[u-u] wow, post-tested loops in sh

D. Hugh Redelmeier hugh at mimosa.com
Mon Jul 4 10:25:24 EDT 2016


| From: Alan J Rosenthal <flaps at 56789.ca>

| All this follows from the syntax of the 'while' statement, but still, wow.

There's another lesson to take from this.  The understanding of the shell 
that you had formed (and almost everyone else has too) is different from 
the real thing.  That suggests that the real thing is wrong -- badly 
designed for humans.

Using this feature would impose maintenance costs: every subsequent reader 
of the code is likely to either misunderstand the code or be held up 
trying to understand it.

The shell's generality in this case means it cannot quickly and clearly 
diagnose cases where someone inadvertently uses this feature.  This isn't
just theoretical: I've spent time trying to figure out where I went
wrong in a shell script when the diagnostic appears much later (end of
file?) than the mistake.

(To make bash less forgiving of mistakes, I always put "set -eu" early
in my scripts.  Forgiveness is not always a blessing.)

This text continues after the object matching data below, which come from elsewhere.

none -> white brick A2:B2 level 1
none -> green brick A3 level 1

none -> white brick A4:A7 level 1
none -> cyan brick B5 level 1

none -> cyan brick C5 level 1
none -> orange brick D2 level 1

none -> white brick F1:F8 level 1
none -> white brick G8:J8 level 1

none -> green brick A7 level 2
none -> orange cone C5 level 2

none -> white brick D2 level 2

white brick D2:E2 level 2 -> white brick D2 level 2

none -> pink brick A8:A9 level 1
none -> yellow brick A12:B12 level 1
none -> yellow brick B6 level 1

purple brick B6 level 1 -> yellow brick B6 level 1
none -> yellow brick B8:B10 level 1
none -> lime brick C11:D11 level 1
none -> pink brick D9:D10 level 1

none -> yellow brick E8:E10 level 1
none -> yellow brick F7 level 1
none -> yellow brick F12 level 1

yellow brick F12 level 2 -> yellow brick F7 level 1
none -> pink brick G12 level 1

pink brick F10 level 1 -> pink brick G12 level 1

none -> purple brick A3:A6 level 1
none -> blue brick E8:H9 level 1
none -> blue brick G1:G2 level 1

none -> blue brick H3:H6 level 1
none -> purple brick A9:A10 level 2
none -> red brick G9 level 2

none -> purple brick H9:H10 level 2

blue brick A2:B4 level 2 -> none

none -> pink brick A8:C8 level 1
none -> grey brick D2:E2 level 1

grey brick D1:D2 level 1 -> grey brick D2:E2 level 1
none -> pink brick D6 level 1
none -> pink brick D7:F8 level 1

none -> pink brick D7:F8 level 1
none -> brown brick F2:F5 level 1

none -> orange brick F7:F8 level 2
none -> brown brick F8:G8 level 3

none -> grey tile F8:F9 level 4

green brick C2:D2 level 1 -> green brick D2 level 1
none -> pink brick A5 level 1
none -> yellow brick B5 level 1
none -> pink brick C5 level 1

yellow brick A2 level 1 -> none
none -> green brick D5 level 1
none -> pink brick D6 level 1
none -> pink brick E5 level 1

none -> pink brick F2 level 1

| (In sh, control constructs have as their body "one or more statements" 
| instead of the more modern "zero or more statements".)

On the other hand, this lack of generality is surprising.  It still
catches me once in a while.

Bourne was an Algol 68 guy.  It is not surprising that he'd
incorporate useless generality in the shell.  The lack thereof is
surprising.  Perhaps eliminating the empty statement list avoided an
ambiguity in the formal grammar.

The do statement in Algol 68 is a thing of wonder.  In fact, all of
Algol 68 is a thing of wonder.  Sometimes in a good way, sometimes not.